» TEXTO APRESENTADO
* * *
Mafuá do Malungo (1948): Livro publicado na Espanha por iniciativa
de João Cabral de Melo Neto. Mafuá significa feira popular, malungo é um africanismo,
significando companheiro. Nesse livro, Bandeira faz jogos com as primeiras letras
das palavras, faz também sátiras políticas, brinca “à maneira de” outros poetas.

Olhei para ela com toda a força.
Disse que era boa.
Que ela era gostosa,
Que ela era bonita pra burro:
Não fez efeito (…)
Virei pirata (…)
Então banquei o sentimental (…)
Escrevi cartinhas (…)
Perdi meu tempo: não fez efeito.
Meu Deus que mulher durinha!
Foi um buraco na minha vida.
Mas eu mato ela na cabeça:
Vou lhe mandar uma caixinha de Minorativas,
Pastilhas purgativas:
É impossível que não faça efeito!
(em “Dois Anúncios”: “I-Rondó de efeito”)

Opus 10 (1952-1955): A expressão do título vem do universo da música.
A palavra latina Opus indica genericamente obra, composição, e o número indica
a posição de determinada peça num conjunto de composição do autor. Nomeando um
livro seu a partir de uma expressão tomada no universo da música, Bandeira ressalta
a importância da música e da musicalidade em sua obra.

Como em turvas águas de enchente
Me sinto a meio submergido,
Entre destroços do presente
Dividido, subdividido,
Onde rola, enorme, o boi morto
(…)
Morto sem forma ou sentido
Ou significado. O que foi
Ninguém sabe. Agora é boi morto.
(em “Boi Morto”)

Grilo toca aí um solo de flauta.
– De flauta? Você me acha com cara de flautista?
– A flauta é um belo instrumento. Não gosta?
– Troppo dolce!
(em “O Grilo”).

Estrela da Tarde (1960): Reeditado em 1963, com novos poemas. É
a maturidade do poeta completo que Bandeira já é ao tempo deste livro, onde ele
tanto retorna ao soneto tradicional (reinventado na sua poética), como se utiliza
de recursos gráficos – talvez inspirados nas vanguardas contemporâneas – na montagem
de poemas como “O Nome em Si”.

Vejo mares tranqüilos,que repousam,
Atrás dos olhos das meninas sérias.
Alto e longe elas olham,mas não ousam
Olhar a quem as olha, e ficam sérias.
(em “Variações Sérias em Forma de Soneto”).

Lira do Brigadeiro

Depois de tamanhas dores,
De tão duro cativeiro
às mãos dos interventores,
Que quer o Brasil inteiro?
– O Brigadeiro!
(…)
Brigadeiro da esperança,
Brigadeiro da lisura
Que há nele que tanto afiança
A sua candidatura?
– Alma pura!
(…)
Abaixo a politicalha!
Abaixo o politiqueiro!
Votemos em quem nos valha:
Que nos vale, brasileiro?
* * *
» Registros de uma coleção

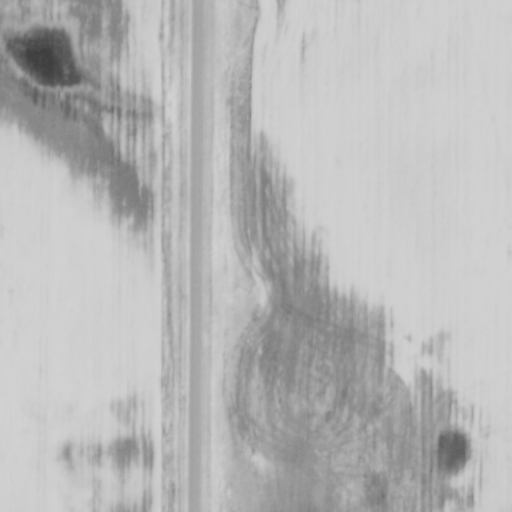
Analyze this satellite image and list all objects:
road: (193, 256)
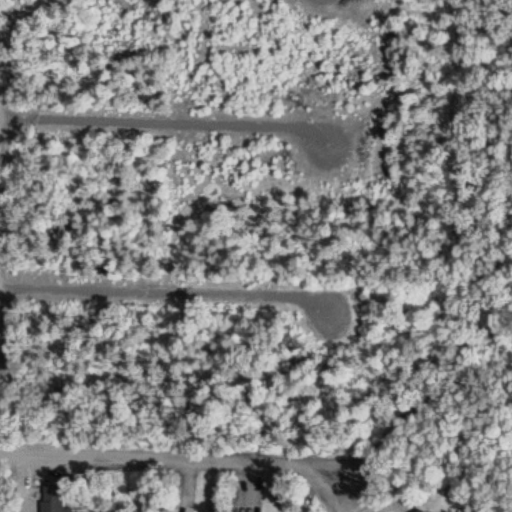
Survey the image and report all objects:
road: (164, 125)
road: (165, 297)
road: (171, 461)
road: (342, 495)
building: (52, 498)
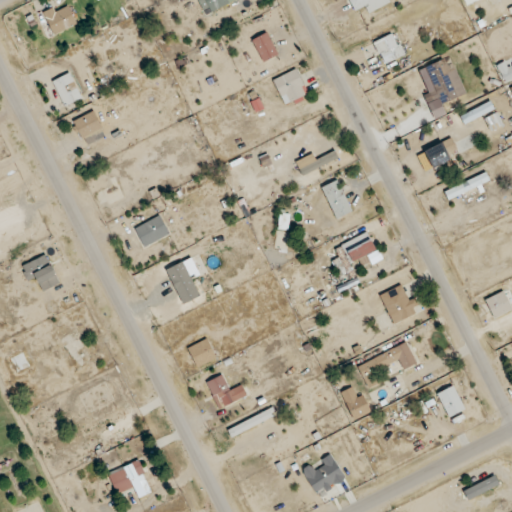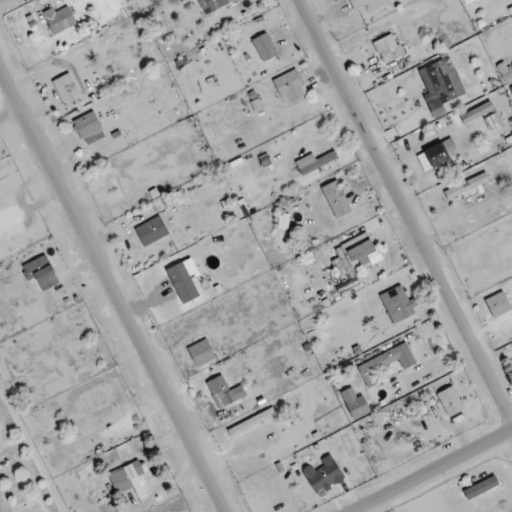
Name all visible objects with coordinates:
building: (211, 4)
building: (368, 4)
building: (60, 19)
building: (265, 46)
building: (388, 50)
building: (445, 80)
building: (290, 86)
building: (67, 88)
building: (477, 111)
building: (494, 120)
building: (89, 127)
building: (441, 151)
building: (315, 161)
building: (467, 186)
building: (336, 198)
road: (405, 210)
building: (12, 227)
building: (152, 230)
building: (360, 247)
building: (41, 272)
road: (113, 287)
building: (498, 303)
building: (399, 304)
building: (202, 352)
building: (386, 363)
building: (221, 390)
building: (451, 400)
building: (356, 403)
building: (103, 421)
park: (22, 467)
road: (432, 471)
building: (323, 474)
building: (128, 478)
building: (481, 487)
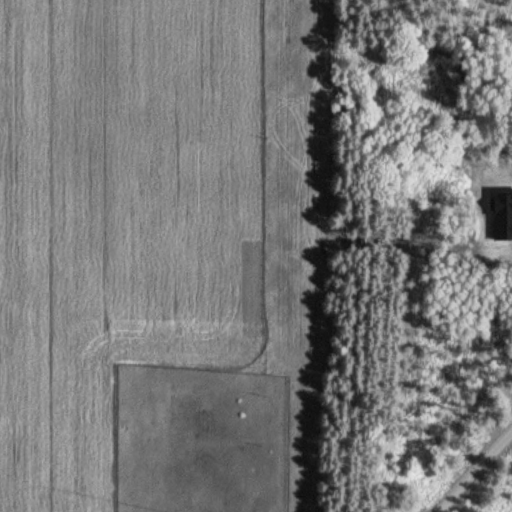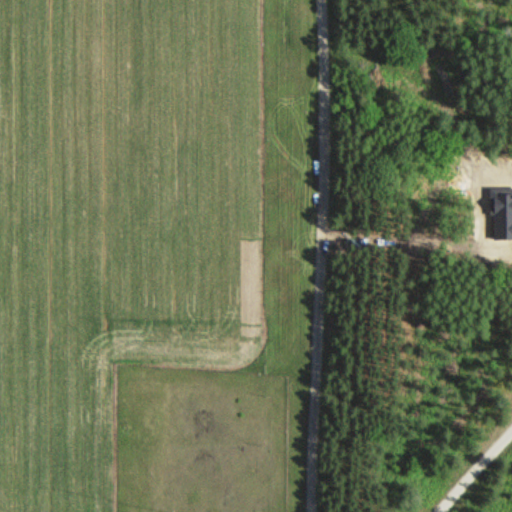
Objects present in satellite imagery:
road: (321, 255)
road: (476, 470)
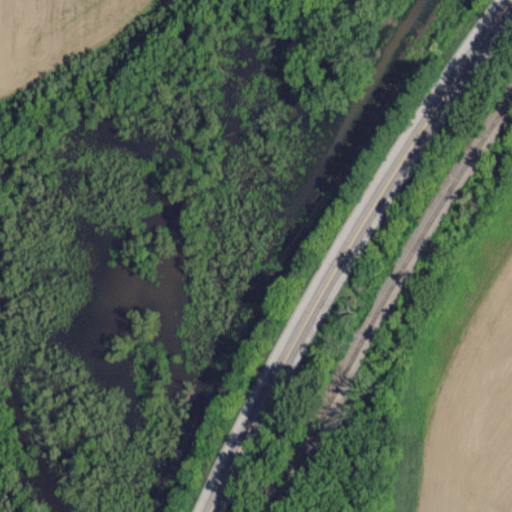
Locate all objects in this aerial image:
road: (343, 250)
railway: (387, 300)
* * *
» ENUNCIADO DO EXERCÍCIO
Devolva, do texto sobre os livros de Bandeira, o trecho que vai de "Mas eu mato" até "universo da música.", copiado sem nenhuma alteração. Estes dados vêm de uma fonte diferente da do texto.

» RESULTADO DO EXERCÍCIO
Mas eu mato ela na cabeça:
Vou lhe mandar uma caixinha de Minorativas,
Pastilhas purgativas:
É impossível que não faça efeito!
(em “Dois Anúncios”: “I-Rondó de efeito”)

Opus 10 (1952-1955): A expressão do título vem do universo da música.